As fast as jemalloc is, stack allocation is always faster. This has always been an aspect in which Java could never compete with C code. Fortunately, LWJGL offers a solution for that too.

The solution is the org.lwjgl.system.MemoryStack class that exposes an API for stack allocations. The recommendation is that any small buffer/struct allocation that is shortly-lived, should happen via the stack API. This approach shines even in tight loops and shows how important strategy #3 is. Example code (using try-with-resources, one of the possible code styles):

// OpenGL code
try ( MemoryStack stack = stackPush() ) { // thread-local lookup
    IntBuffer ip = stack.mallocInt(1); // ip instance eliminated
    glGetIntegerv(GL_NUM_COMPRESSED_TEXTURE_FORMATS, ip);

    IntBuffer formats = stack.mallocInt(ip.get(0)); // formats instance eliminated
    glGetIntegerv(GL_COMPRESSED_TEXTURE_FORMATS, formats);

    // ...
} // stack is automatically popped, buffers are freed

Applicable to structs as well:

// Vulkan code
try ( MemoryStack stack = stackPush() ) {
    VkCommandBufferBeginInfo cbi = VkCommandBufferBeginInfo.mallocStack(stack)
        .sType(VK_STRUCTURE_TYPE_COMMAND_BUFFER_BEGIN_INFO)
        .pNext(NULL)
        .flags(0)
        .pInheritanceInfo(
            VkCommandBufferInheritanceInfo.mallocStack(stack) // nested struct
                .sType(VK_STRUCTURE_TYPE_COMMAND_BUFFER_INHERITANCE_INFO)
                .pNext(NULL)
                .renderPass(VK_NULL_HANDLE)
                .subpass(0)
                .framebuffer(VK_NULL_HANDLE)
                .occlusionQueryEnable(false)
                .queryFlags(0)
                .pipelineStatistics(0)
        );

    int err = vkBeginCommandBuffer(cmd, cbi);
    check(err);

    // ...
} // structs are automatically freed

Strategy #6

Offer tools for debugging.

Having great performance is nice, but bugs related to explicit memory management can be hard to track down. LWJGL helps with:

  • Basic checks. These are enabled by default and ensure basic invariants with respect to API usage. The most important are related to buffers that cannot be NULL and buffer sizes that must be within certain ranges. This applies to both method parameters and struct members.
  • A debug mode. When enabled, LWJGL performs additional checks, that may be too expensive to perform by default.
  • A debug memory allocator. When enabled, all allocations are tracked and any leaks are reported when the JVM process ends. Each leak includes how many bytes where allocated and where exactly (with a full stack trace). Tracking is enabled for allocations via MemoryUtil as well as native-to-Java callback instances.
  • A stack allocation debugger. When enabled, LWJGL reports methods that have a broken symmetry between stack push & pop.

Summary

All of the above strategies contribute to the final "look and feel" of writing code for LWJGL, which can be summed up as: clean and efficient.

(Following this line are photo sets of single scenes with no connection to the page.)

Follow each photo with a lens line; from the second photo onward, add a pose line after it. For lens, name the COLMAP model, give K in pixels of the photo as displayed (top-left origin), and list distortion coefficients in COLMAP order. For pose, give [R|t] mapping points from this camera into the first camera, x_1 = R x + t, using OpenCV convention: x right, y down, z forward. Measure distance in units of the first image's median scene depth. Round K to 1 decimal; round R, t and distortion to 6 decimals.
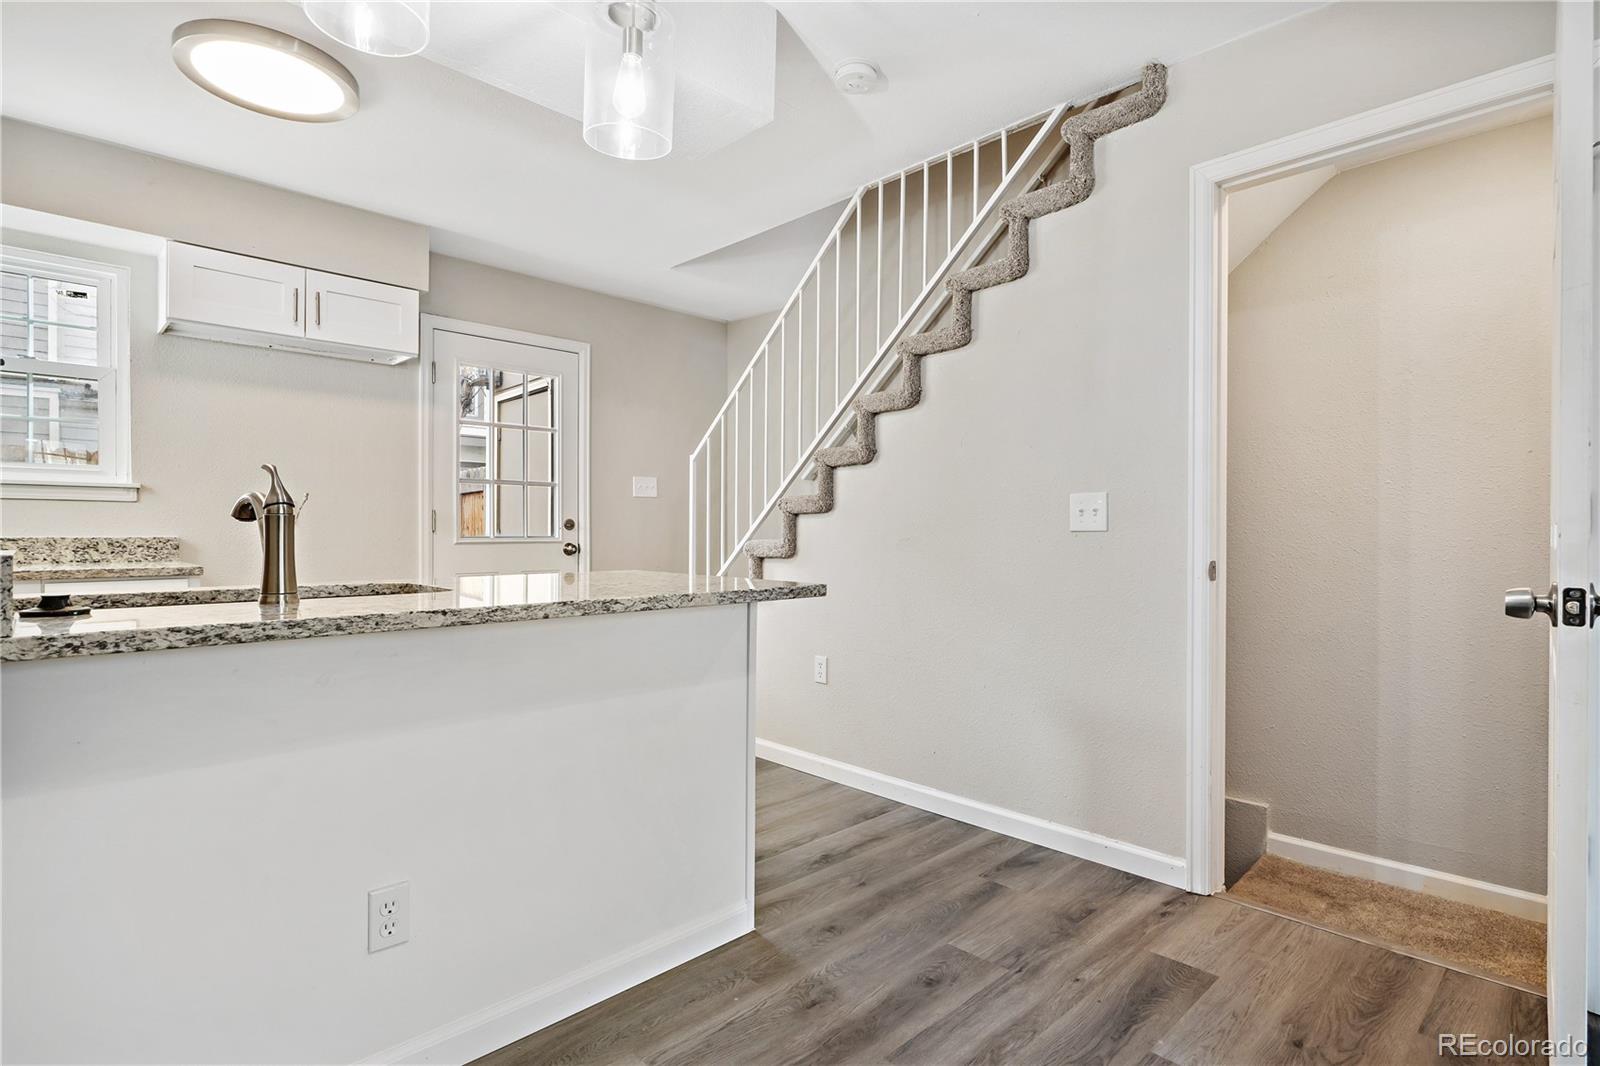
lens RADIAL K [[801.3, 0, 797.2], [0, 801.3, 535.8], [0, 0, 1]] dist [-0.000939, -0.000046]
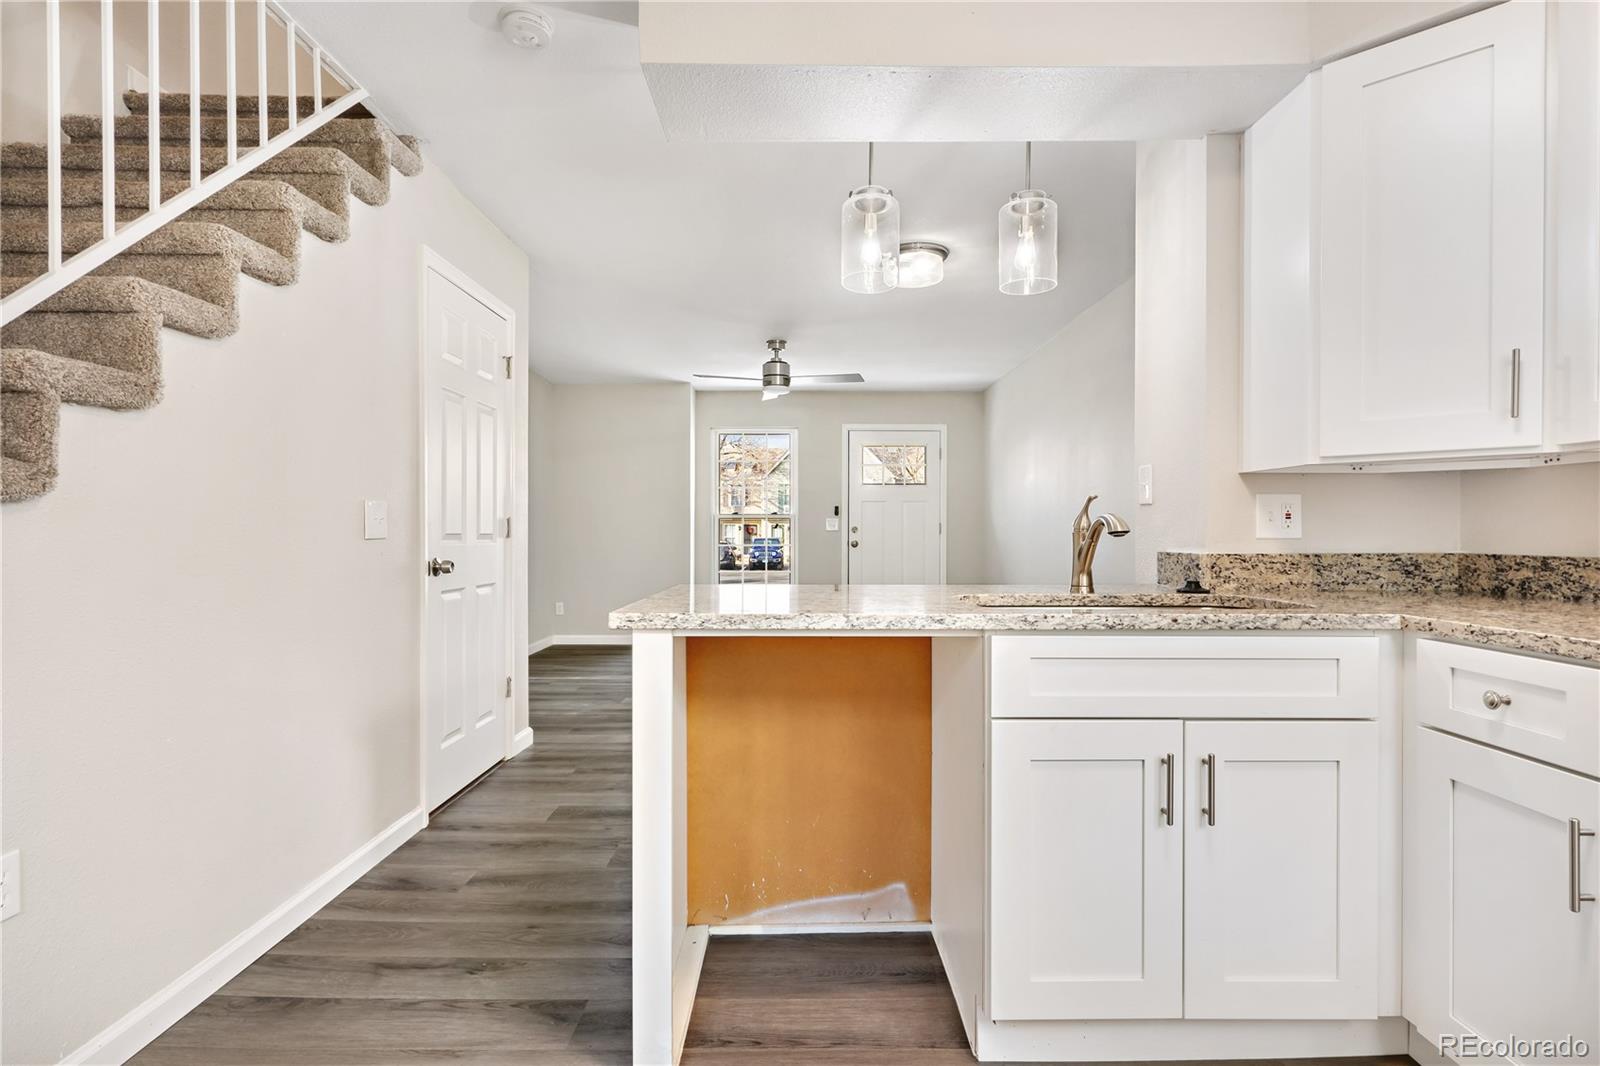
lens RADIAL K [[801.3, 0, 797.2], [0, 801.3, 535.8], [0, 0, 1]] dist [-0.000939, -0.000046]
pose [[-0.718003, -0.009585, 0.695974, -0.768474], [-0.004448, 0.999948, 0.009182, -0.025724], [-0.696026, 0.003497, -0.718008, 1.434631]]
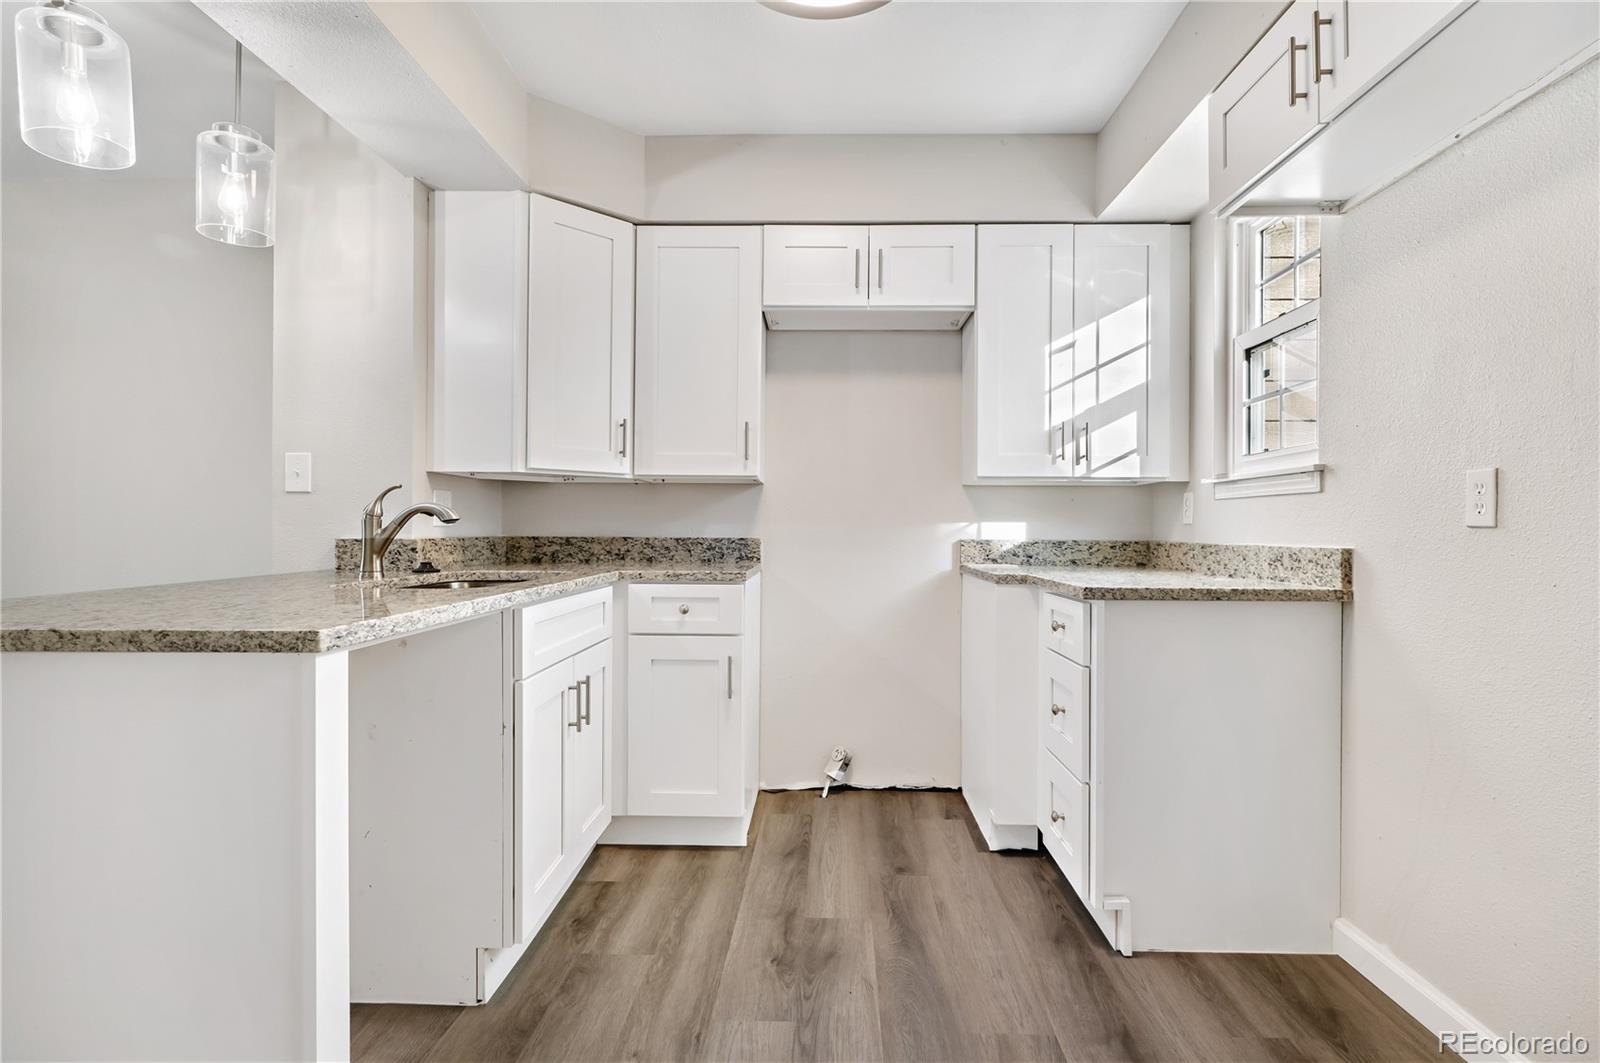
lens RADIAL K [[801.3, 0, 797.2], [0, 801.3, 534.3], [0, 0, 1]] dist [-0.000939, -0.000046]
pose [[-0.722407, -0.005030, -0.691449, 0.829137], [-0.009493, 0.999951, 0.002644, 0.005678], [0.691403, 0.008474, -0.722420, 1.759754]]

The greatest insight we gained while working on LWJGL 3 is that escape analysis works fantastically well in Java 8+. After several iterations, the final API does very little to encourage buffer instance reuse; it's simply not needed. Writing clean Java code, short and simple, does wonders not only for pure Java, but also when interacting with native libraries.

There are several, very useful native libraries out there. Waiting for a pure Java port or an abstraction in the JDK just because of how ugly and inefficient JNI code usually is, should be a thing of the past. LWJGL's approach works right now. Soon, Project Panama will eliminate most (if not all) remaining overhead and together with value types and any-generics will provide an extra level of type safety, bringing to Java a very strong FFI solution.